A resposta neste momento é que essa possibilidade é muito remota. Luciano recebeu sondagens do Cruz Azul, do México, e do Al-Nassr, da Arábia Saudita, mas nenhuma proposta de fato chegou ao atleta. Mesmo se chegar, ele só sairia por um valor bem alto.

– Tem esse ano ainda e ano que vem de contrato. Não chegou nada para mim, nem para os meus empresários. E creio que não chegou no clube. Saiu em várias páginas que chegaram propostas para o clube. Não chegou. Espero cumprir meu contrato, a não ser que chegue essa proposta, e o São Paulo queira me vender – disse o atacante na última quarta.

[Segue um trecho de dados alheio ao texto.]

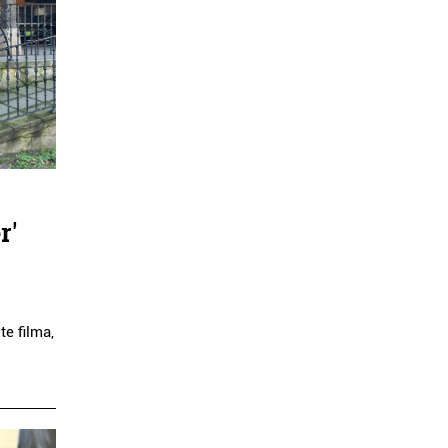
r'
e filma,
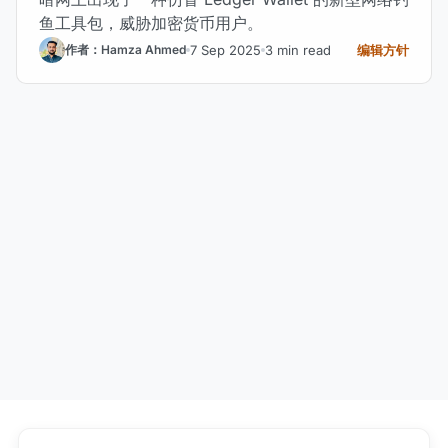
鱼工具包，威胁加密货币用户。
7 Sep 2025
3 min read
编辑方针
作者：Hamza Ahmed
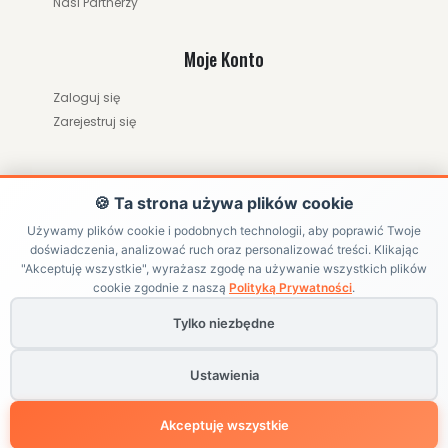
Nasi Partnerzy
Moje Konto
Zaloguj się
Zarejestruj się
🍪 Ta strona używa plików cookie
Używamy plików cookie i podobnych technologii, aby poprawić Twoje
doświadczenia, analizować ruch oraz personalizować treści. Klikając
ZWRÓĆ ZAMÓWIENIE / ODSTĄP OD UMOWY
"Akceptuję wszystkie", wyrażasz zgodę na używanie wszystkich plików
cookie zgodnie z naszą
Polityką Prywatności
.
Tylko niezbędne
Copyright ©
HRABIKON
. All Rights Reserved | Internetowy sklep
jeździecki z akcesoriami dla konia
Ustawienia
Powered by
BlackPAGE
Akceptuję wszystkie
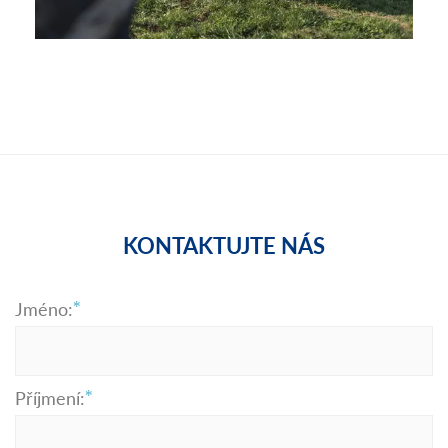
ba
KONTAKTUJTE NÁS
Jméno:
Příjmení:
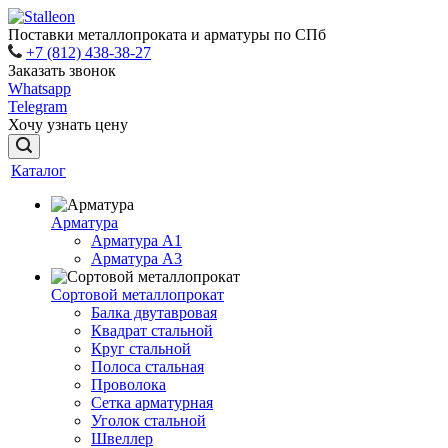
Поставки металлопроката и арматуры по СПб
+7 (812) 438-38-27
Заказать звонок
Whatsapp
Telegram
Хочу узнать цену
Каталог
Арматура
Арматура A1
Арматура А3
Сортовой металлопрокат
Балка двутавровая
Квадрат стальной
Круг стальной
Полоса стальная
Проволока
Сетка арматурная
Уголок стальной
Швеллер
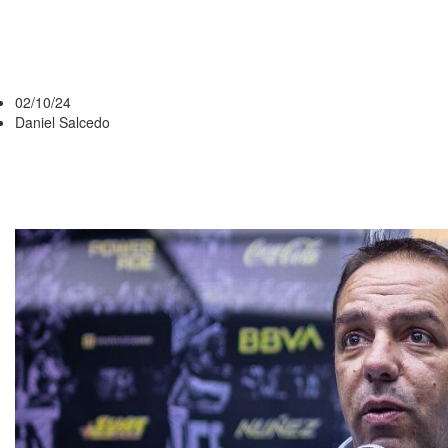
DE ADMISIÓN
DE NACIONAL
02/10/24
Daniel Salcedo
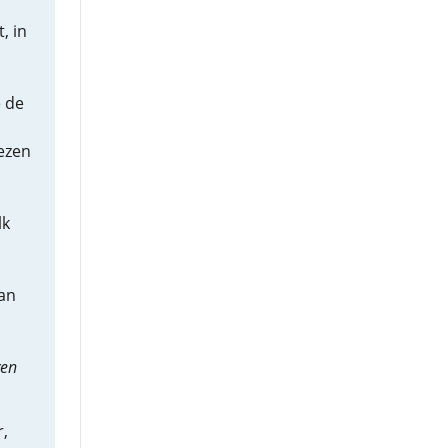
, in
 de
s
ezen
lk
;
dan
ven
r,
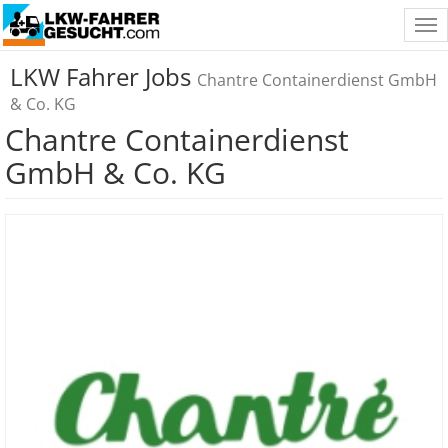
Tog
nav
LKW Fahrer Jobs
Chantre Containerdienst GmbH
& Co. KG
Chantre Containerdienst
GmbH & Co. KG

A reportagem do ge apurou que se depender do São Paulo essa hipótese está descartada, a não ser que apareça uma proposta irrecusável. Pelo futebol que o atacante vem apresentando, o Tricolor não está interessado em negociá-lo.

Já Calleri é ainda mais blindado pela diretoria. O centroavante tem uma identificação muito grande com a torcida e em campo corresponde às expectativas jogo após jogo pela sua entrega e gols.

Para o argentino ser negociado pelo São Paulo apenas se uma proposta de cifras muito altas chegar. Além disso, dependeria da vontade do jogador, que já disse inúmeras vezes que tem o sonho de ganhar um título com a camisa do Tricolor.

Aos 29 anos, Calleri já atuou na Europa e não teve muito sucesso. Dessa maneira, dificilmente retornará a atuar em clubes de ponta do continente. Jogar em países menos badalados, portanto, seria somente por uma quantia considerável.

Até o momento não há nenhuma proposta para o jogador, que segue em alta com a torcida e com a diretoria. No ano passado, o São Paulo adquiriu Calleri de forma definitiva por cerca de R$ 14,4 milhões em parcelas a serem pagas até 2025.